- Associated Press - Saturday, May 28, 2016

HASTINGS, Neb. (AP) - As a young man growing up on his parents’ farm in Dimock, South Dakota, Leo Kellner got a taste of what it was like to go without.

Watching the family farm reduced to dust by some of the most extreme drought conditions in U.S. history during the 1930s, he soon found the once-ample treats prepared and served by his mother, Mary, scratched from the family menu, the Hastings Tribune (http://bit.ly/1TvNiHM ) reported.

It was all his father, Eony, aka Tony, could do to keep his family of seven from starving when he took on a new career as a brick and cement layer, using skills taught to him by his missionary father.

“We hardly had nothing,” Kellner said. “I made up my mind if I ever could, I would help people, do good things for people, because I knew what it was to be poor.”

Fast forward to the present, where, for more than three years, the 97-year-old has found a way to bring back those treats that disappeared from the family dinner table during the disastrous dust bowl era.

Drawing from skills passed on by his mother when times were good, Kellner puts his aging confection oven to good use almost daily, baking homemade cakes and pies from the same home he has occupied in Hastings for more than 62 years.

His passion for baking has produced hundreds of desserts each year for friends, acquaintances and even total strangers.

Tweaking a base recipe provided by a local baker, his pie selections include apple, cherry and a sugar-free peach/apple/cherry recipe to accommodate diabetics.

His cake menu knows no bounds, with chocolate, yellow and angel food among the usual offerings.

“I even made a wedding cake once for a good friend,” he said. “But those are not my favorite.”

His cakes are always free, with the cost of ingredients supplemented in part by donations and discounts from local markets. His only prerequisite is that the recipients pick up the finished products at his home.

His list of recipients is broadly generous: family members; friends; priests at his home parish of St. Michael’s; hospice workers who once cared for his late wife, Madelon; cancer patients; families gathered for funerals; and many others.

“I try to help everybody I can,” he said. “It makes me feel happy. God left me here for a reason and this is why I think he did. How many other 97-year-olds can do what I’m doing?”

Jane Rose and her husband, Verlin, first met Kellner and his wife in 1989. The couples shared a love of square dancing and often congregated in the same square dance camping club.

“He’s just a gem, he truly is,” Rose said. “My husband and I stay in touch with him and do little things for him. He’s just a good friend, a very trustworthy person.”

Having been gifted both pies and a cake through the years, she is quick to endorse his handiwork.

“They’re wonderful!” she said. “Everybody wants his recipe for the crust because they’re the best.”

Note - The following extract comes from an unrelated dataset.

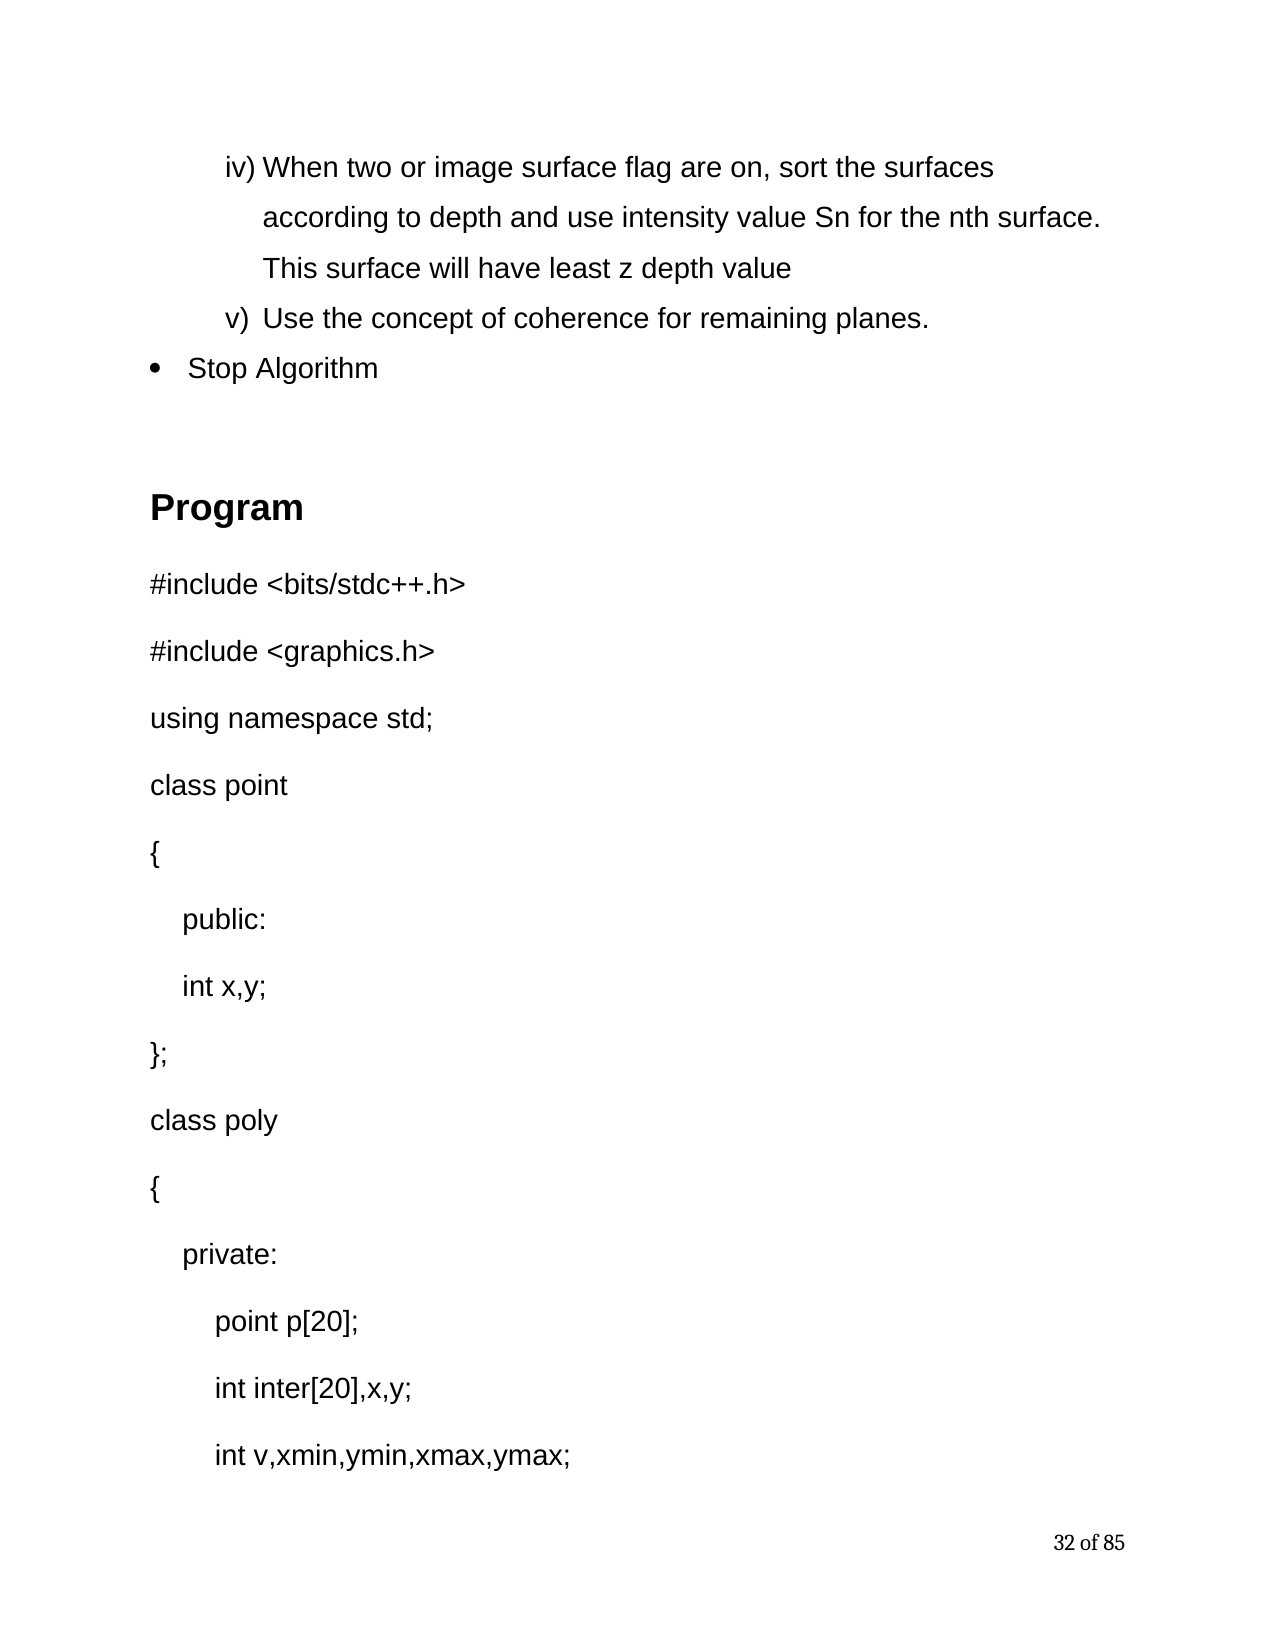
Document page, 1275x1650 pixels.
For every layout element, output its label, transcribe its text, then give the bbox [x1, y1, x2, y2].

The Rev. Michael Houlihan, pastor of St. Michael’s Church, also has tasted his fair share of pies and cakes from Kellner’s kitchen.

“They’re pretty darn good, they really are,” he said. “Every time we have a funeral here, he has one brought over. And every time one of us goes over there he gives us one. He’s always been that way.

“Some look inward, he looks outward. If you say ‘hi’ to him, he’ll probably give you a pie.”

Because of arthritis in his right hand, Kellner sometimes solicits the aid of his part-time caregiver to help him frost the cakes he bakes. Otherwise, he’s pretty much a one-man baking crew from start to finish.

But putting in long hours to complete a task is nothing new to him, having spent the better part of 26 years performing multiple duties for LeRoy Thom at T-L Irrigation before starting his own business repairing grain dryers at age 84.

Following the death of his wife, with whom he shared more than 72 years of marriage, he retired from his eight-state repair operation at age 92, leaving himself wanting for something to keep his hands and mind occupied.

“After my wife passed away, I sat there and didn’t know what the hell to do with myself,” he said. “My mother was quite a baker, and when I was the baby in the family for 13 years, I got to watch her and work on stuff. So I said, ‘Why can’t I bake?’ That first year, I baked 144 apple pies. It was something for me to do.

“I’m used to working. I couldn’t stand sitting around doing nothing. If I’m not doing something, I sit here and listen to old western music, but that gets old. And I don’t care to read much anymore. This way I’m doing something.”